En tan solo dieciséis meses, con más de quince mil obreros trabajando día y noche, se levantó aquella gigantesca estructura de concreto. Un coloso con forma de estrella mutilada, diseñado para encerrar a decenas de miles de burócratas de uniforme y civiles sometidos a la lógica militar. Desde entonces, su sombra se proyecta no solo sobre Washington, sino sobre continentes enteros.

El 11 de septiembre de 2001, cuando un avión secuestrado se estrelló contra una de sus alas, el mundo vio con claridad que la criatura no era invulnerable. Ese día murieron 184 personas dentro y alrededor del edificio. Pero el Pentágono sobrevivió al impacto, como si el monstruo hubiera recibido apenas un rasguño, dispuesto a seguir dictando guerras y ocupaciones.

Hoy, en 2025, con el regreso oficial al nombre de Departamento de Guerra, la verdad queda desnuda. Ya no hay maquillaje lingüístico posible. El país que presume de su falsa democracia reconoce, con esta decisión, que su verdadera identidad es la de la guerra perpetua.

Pero esa sinceridad brutal encierra un mensaje peligroso: Estados Unidos se asume sin tapujos como un país en pie de guerra permanente. En pleno 2025, con el mundo al borde de nuevas confrontaciones, la señal que envía Washington es de amenaza abierta, de preparación bélica sin disimulo. El monstruo ya no esconde sus garras: ahora las muestra con orgullo.

Ese edificio de hormigón y pasillos interminables es la máquina de guerra más costosa de la historia de la humanidad. 

Su sola existencia recuerda, en la mente de la gente, que la paz siempre estará en riesgo mientras el Pentágono respire.

El cambio de nombre ordenado por Trump tampoco es ni ingenuo ni inocente. 

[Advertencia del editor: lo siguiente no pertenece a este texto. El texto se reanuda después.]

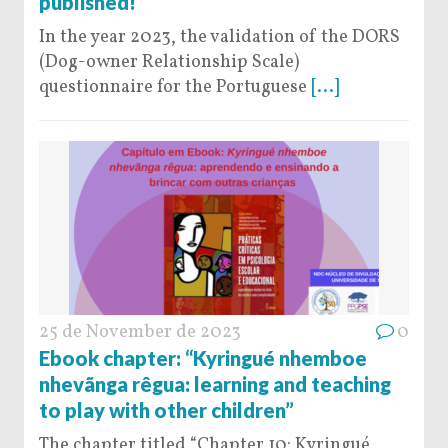
published!
In the year 2023, the validation of the DORS
(Dog-owner Relationship Scale)
questionnaire for the Portuguese
[...]
25 de November de 2023
0
Ebook chapter: “Kyringué nhemboe
nhevãnga rêgua: learning and teaching
to play with other children”
The chapter titled “Chapter 10: Kyringué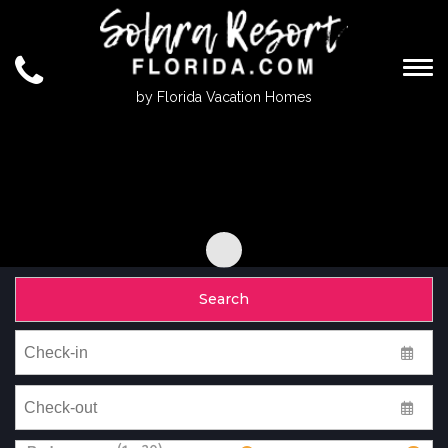
Togg
by Florida Vacation Homes
Search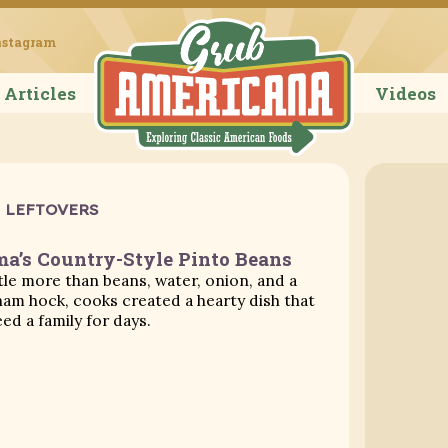
Grub Ameri
nstagram
Articles
Videos
LEFTOVERS
’s Country-Style Pinto Beans
ttle more than beans, water, onion, and a
am hock, cooks created a hearty dish that
eed a family for days.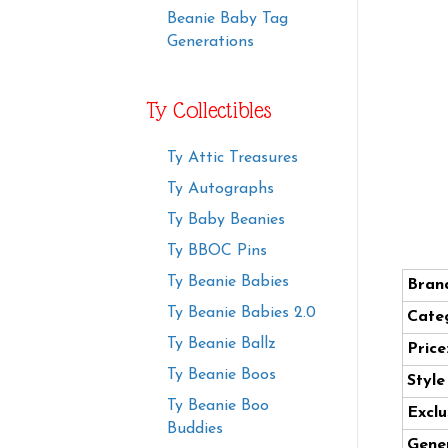
Beanie Baby Tag
Generations
Ty Collectibles
Ty Attic Treasures
Ty Autographs
Ty Baby Beanies
Ty BBOC Pins
Ty Beanie Babies
Bran
Ty Beanie Babies 2.0
Cate
Ty Beanie Ballz
Price
Ty Beanie Boos
Styl
Ty Beanie Boo
Exclu
Buddies
Gener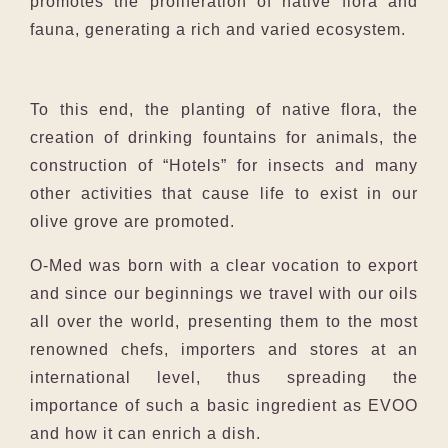
promotes the proliferation of native flora and
fauna, generating a rich and varied ecosystem.
To this end, the planting of native flora, the
creation of drinking fountains for animals, the
construction of “Hotels” for insects and many
other activities that cause life to exist in our
olive grove are promoted.
O-Med was born with a clear vocation to export
and since our beginnings we travel with our oils
all over the world, presenting them to the most
renowned chefs, importers and stores at an
international level, thus spreading the
importance of such a basic ingredient as EVOO
and how it can enrich a dish.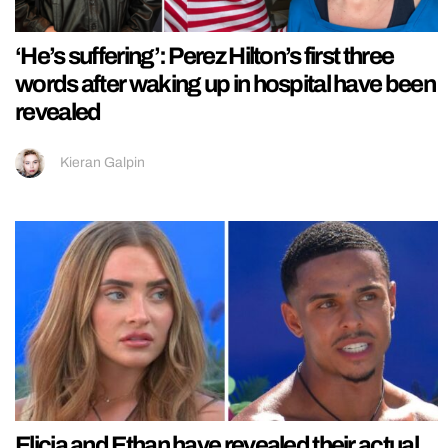
‘He’s suffering’: Perez Hilton’s first three
words after waking up in hospital have been
revealed
Kieran Galpin
Elicia and Ethan have revealed their actual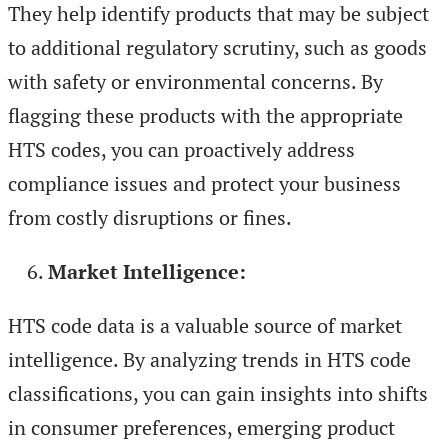
They help identify products that may be subject
to additional regulatory scrutiny, such as goods
with safety or environmental concerns. By
flagging these products with the appropriate
HTS codes, you can proactively address
compliance issues and protect your business
from costly disruptions or fines.
Market Intelligence:
HTS code data is a valuable source of market
intelligence. By analyzing trends in HTS code
classifications, you can gain insights into shifts
in consumer preferences, emerging product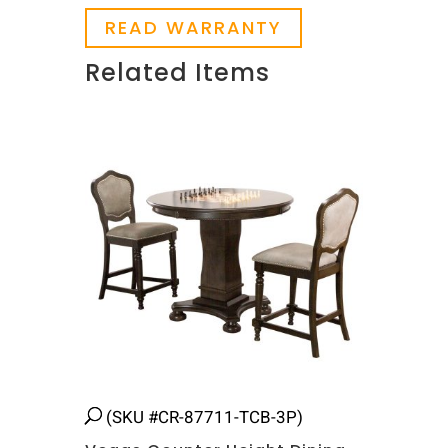
READ WARRANTY
Related Items
Related products
(SKU #CR-87711-TCB-3P)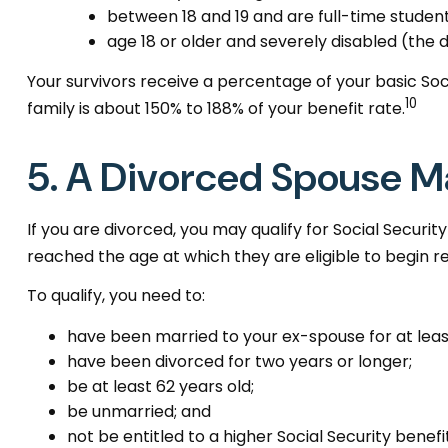
between 18 and 19 and are full-time student
age 18 or older and severely disabled (the 
Your survivors receive a percentage of your basic Soc
10
family is about 150% to 188% of your benefit rate.
5. A Divorced Spouse Ma
If you are divorced, you may qualify for Social Securi
reached the age at which they are eligible to begin r
To qualify, you need to:
have been married to your ex-spouse for at least
have been divorced for two years or longer;
be at least 62 years old;
be unmarried; and
not be entitled to a higher Social Security benef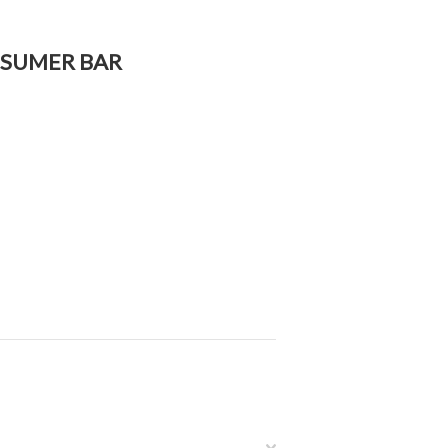
ONSUMER BAR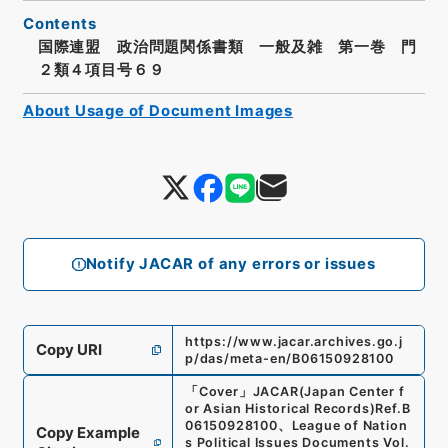
Contents
国際連盟 政治問題関係書類 一般及雑 第一巻 門
２類４項目号６９
About Usage of Document Images
Notify JACAR of any errors or issues
https://www.jacar.archives.go.j
Copy URI
p/das/meta-en/B06150928100
「
Cover
」
JACAR(Japan Center f
or Asian Historical Records)
Ref.
B
06150928100
、
League of Nation
Copy Example
s Political Issues Documents Vol.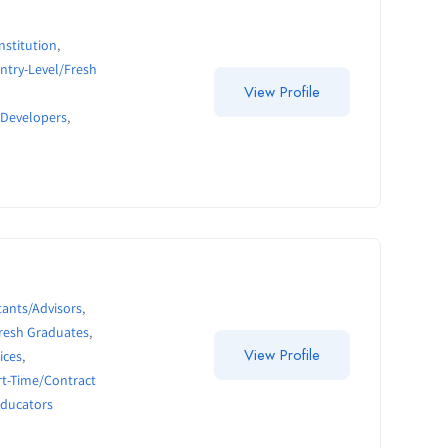
nstitution
,
ntry-Level/Fresh
View Profile
 Developers
,
ants/Advisors
,
Fresh Graduates
,
View Profile
ices
,
rt-Time/Contract
Educators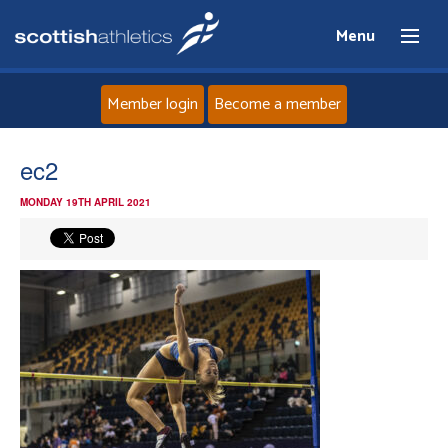
Menu
Member login
Become a member
Home
ec2
MONDAY 19TH APRIL 2021
About
News
Events
Athletes
Clubs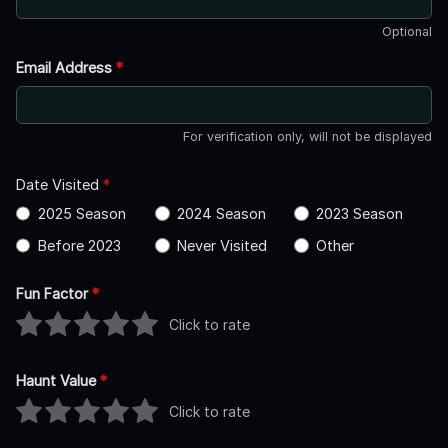
Optional
Email Address
*
For verification only, will not be displayed
Date Visited
*
2025 Season
2024 Season
2023 Season
Before 2023
Never Visited
Other
Fun Factor
*
Click to rate
Haunt Value
*
Click to rate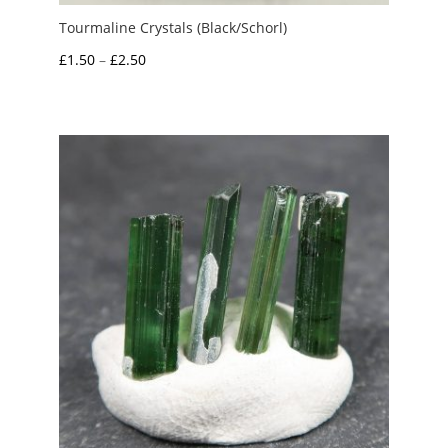
Tourmaline Crystals (Black/Schorl)
Price
£
1.50
–
£
2.50
range:
£1.50
through
£2.50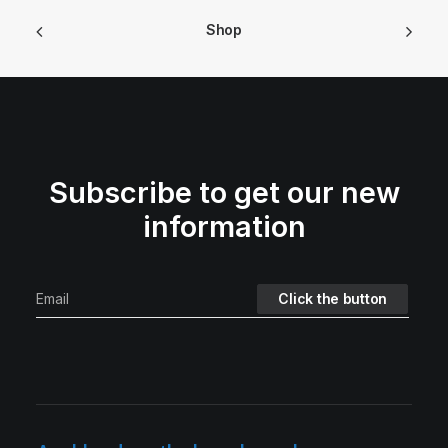
Shop
Subscribe to get our new
information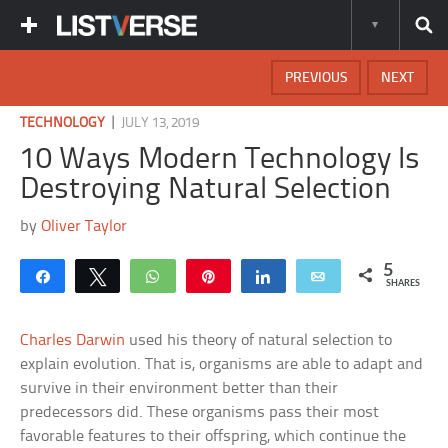
PREVIOUS
NEXT
|
TECHNOLOGY
JULY 13, 2019
10 Ways Modern Technology Is
Destroying Natural Selection
by
Oliver Taylor
5
Share
Tweet
WhatsApp
Pin
Share
Email
SHARES
Charles Darwin
used his theory of natural selection to
explain evolution. That is, organisms are able to adapt and
survive in their environment better than their
predecessors did. These organisms pass their most
favorable features to their offspring, which continue the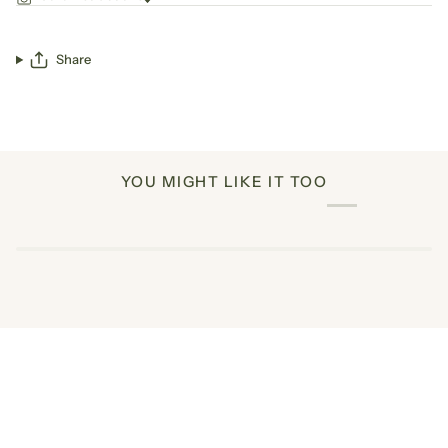
Share
YOU MIGHT LIKE IT TOO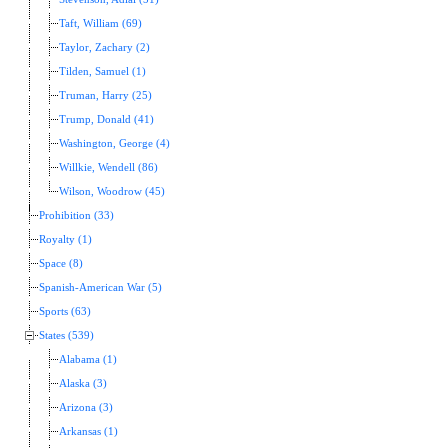
Taft, William (69)
Taylor, Zachary (2)
Tilden, Samuel (1)
Truman, Harry (25)
Trump, Donald (41)
Washington, George (4)
Willkie, Wendell (86)
Wilson, Woodrow (45)
Prohibition (33)
Royalty (1)
Space (8)
Spanish-American War (5)
Sports (63)
States (539)
Alabama (1)
Alaska (3)
Arizona (3)
Arkansas (1)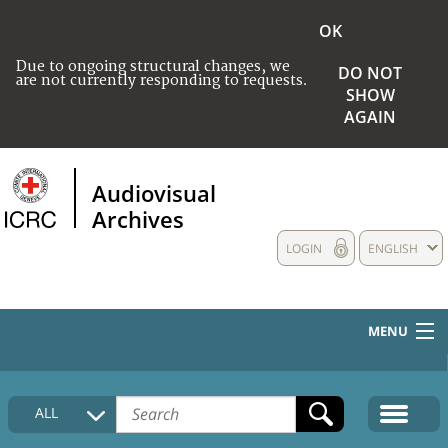
OK
Due to ongoing structural changes, we
DO NOT
are not currently responding to requests.
SHOW
AGAIN
Audiovisual
Archives
LOGIN
ENGLISH
MENU
HOME
ALL
COLLECTIONS DESCRIPTION
MEDIA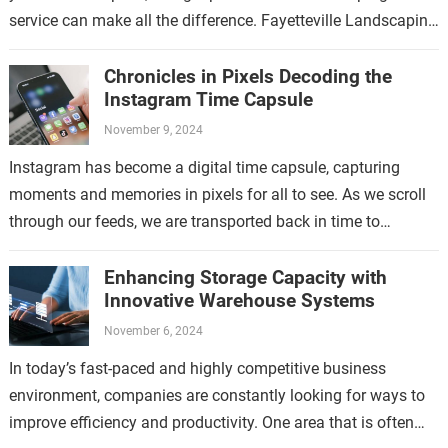
service can make all the difference. Fayetteville Landscaping
Service is a trusted provider…
Chronicles in Pixels Decoding the
Instagram Time Capsule
November 9, 2024
Instagram has become a digital time capsule, capturing
moments and memories in pixels for all to see. As we scroll
through our feeds, we are transported back in time to…
Enhancing Storage Capacity with
Innovative Warehouse Systems
November 6, 2024
In today’s fast-paced and highly competitive business
environment, companies are constantly looking for ways to
improve efficiency and productivity. One area that is often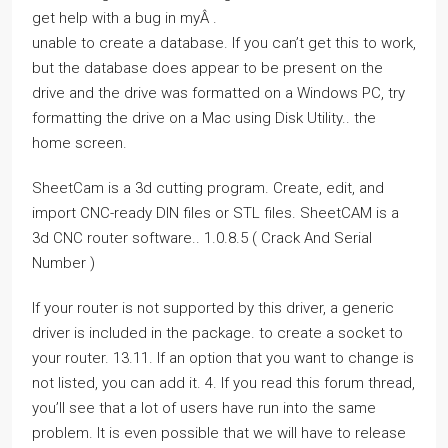
get help with a bug in myÂ .
unable to create a database. If you can’t get this to work,
but the database does appear to be present on the
drive and the drive was formatted on a Windows PC, try
formatting the drive on a Mac using Disk Utility.. the
home screen.
SheetCam is a 3d cutting program. Create, edit, and
import CNC-ready DIN files or STL files. SheetCAM is a
3d CNC router software.. 1.0.8.5 ( Crack And Serial
Number )
If your router is not supported by this driver, a generic
driver is included in the package. to create a socket to
your router. 13.11. If an option that you want to change is
not listed, you can add it. 4. If you read this forum thread,
you’ll see that a lot of users have run into the same
problem. It is even possible that we will have to release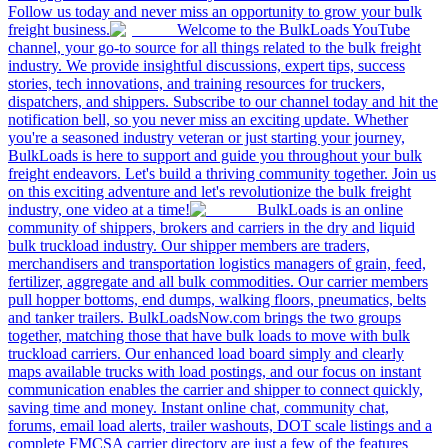
Follow us today and never miss an opportunity to grow your bulk
freight business.
Welcome to the BulkLoads YouTube
channel, your go-to source for all things related to the bulk freight
industry. We provide insightful discussions, expert tips, success
stories, tech innovations, and training resources for truckers,
dispatchers, and shippers. Subscribe to our channel today and hit the
notification bell, so you never miss an exciting update. Whether
you're a seasoned industry veteran or just starting your journey,
BulkLoads is here to support and guide you throughout your bulk
freight endeavors. Let's build a thriving community together. Join us
on this exciting adventure and let's revolutionize the bulk freight
industry, one video at a time!
BulkLoads is an online
community of shippers, brokers and carriers in the dry and liquid
bulk truckload industry. Our shipper members are traders,
merchandisers and transportation logistics managers of grain, feed,
fertilizer, aggregate and all bulk commodities. Our carrier members
pull hopper bottoms, end dumps, walking floors, pneumatics, belts
and tanker trailers. BulkLoadsNow.com brings the two groups
together, matching those that have bulk loads to move with bulk
truckload carriers. Our enhanced load board simply and clearly
maps available trucks with load postings, and our focus on instant
communication enables the carrier and shipper to connect quickly,
saving time and money. Instant online chat, community chat,
forums, email load alerts, trailer washouts, DOT scale listings and a
complete FMCSA carrier directory are just a few of the features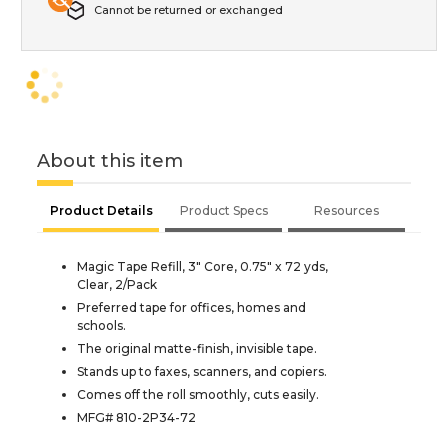
Cannot be returned or exchanged
About this item
Product Details
Product Specs
Resources
Magic Tape Refill, 3" Core, 0.75" x 72 yds,
Clear, 2/Pack
Preferred tape for offices, homes and
schools.
The original matte-finish, invisible tape.
Stands up to faxes, scanners, and copiers.
Comes off the roll smoothly, cuts easily.
MFG# 810-2P34-72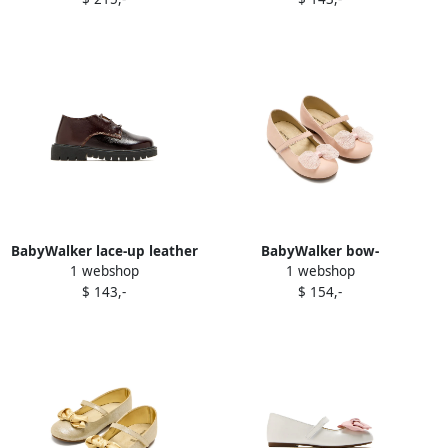
shoes Black
Pink
BabyWalker lace-up leather
BabyWalker bow-
1 webshop
1 webshop
brogues Brown
embellished ballerina shoes
$ 143,-
$ 154,-
Pink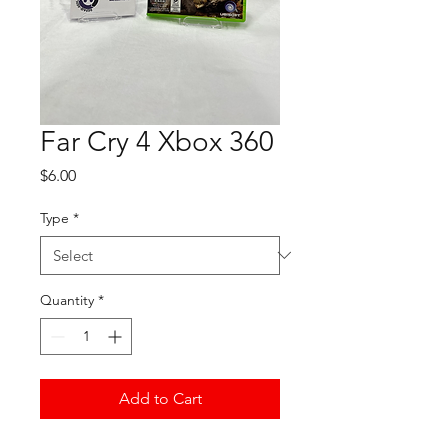
Far Cry 4 Xbox 360
Price
$6.00
Type
*
Quantity
*
Add to Cart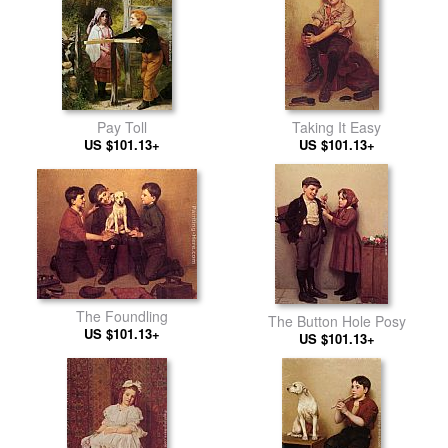
Pay Toll
Taking It Easy
US $101.13+
US $101.13+
The Foundling
The Button Hole Posy
US $101.13+
US $101.13+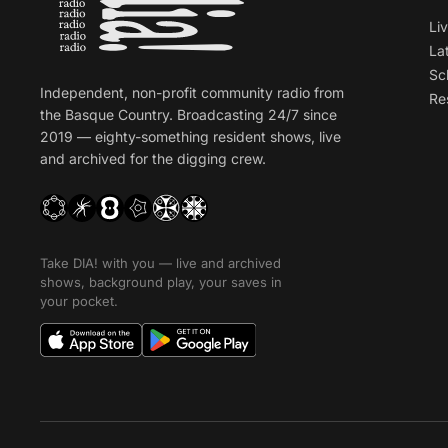
Li
La
Sc
Independent, non-profit community radio from
Re
the Basque Country. Broadcasting 24/7 since
2019 — eighty-something resident shows, live
and archived for the digging crew.
Take DIA! with you — live and archived
shows, background play, your saves in
your pocket.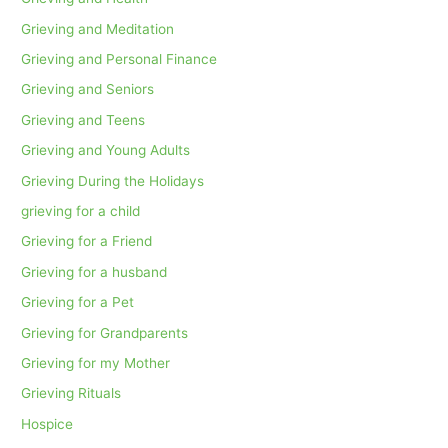
Grieving and Meditation
Grieving and Personal Finance
Grieving and Seniors
Grieving and Teens
Grieving and Young Adults
Grieving During the Holidays
grieving for a child
Grieving for a Friend
Grieving for a husband
Grieving for a Pet
Grieving for Grandparents
Grieving for my Mother
Grieving Rituals
Hospice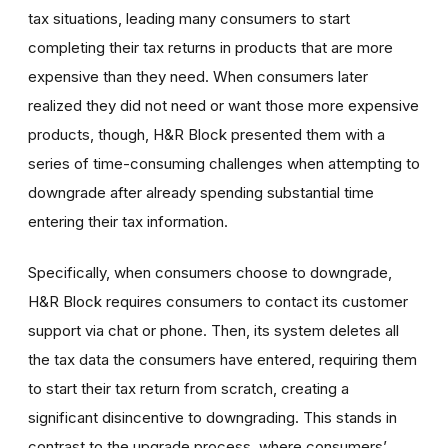
tax situations, leading many consumers to start
completing their tax returns in products that are more
expensive than they need. When consumers later
realized they did not need or want those more expensive
products, though, H&R Block presented them with a
series of time-consuming challenges when attempting to
downgrade after already spending substantial time
entering their tax information.
Specifically, when consumers choose to downgrade,
H&R Block requires consumers to contact its customer
support via chat or phone. Then, its system deletes all
the tax data the consumers have entered, requiring them
to start their tax return from scratch, creating a
significant disincentive to downgrading. This stands in
contrast to the upgrade process, where consumers’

Al bautizarlo de nuevo como Departamento de Guerra, intenta proyectar fuerza en un momento en que Estados Unidos ya no impone el rumbo del planeta como antes. Sus palabras buscan revestirse de poder, pero en realidad son patadas de ahogado en un escenario que cambia a toda velocidad. China, Rusia, Corea del Norte, Irán y Nicaragua, junto a otros pueblos rebeldes, están abriendo paso a un nuevo orden mundial. Frente a esa realidad, el monstruo del Pentágono puede renombrarse como quiera, pero su tiempo de dictar unilateralmente la historia se está acabando.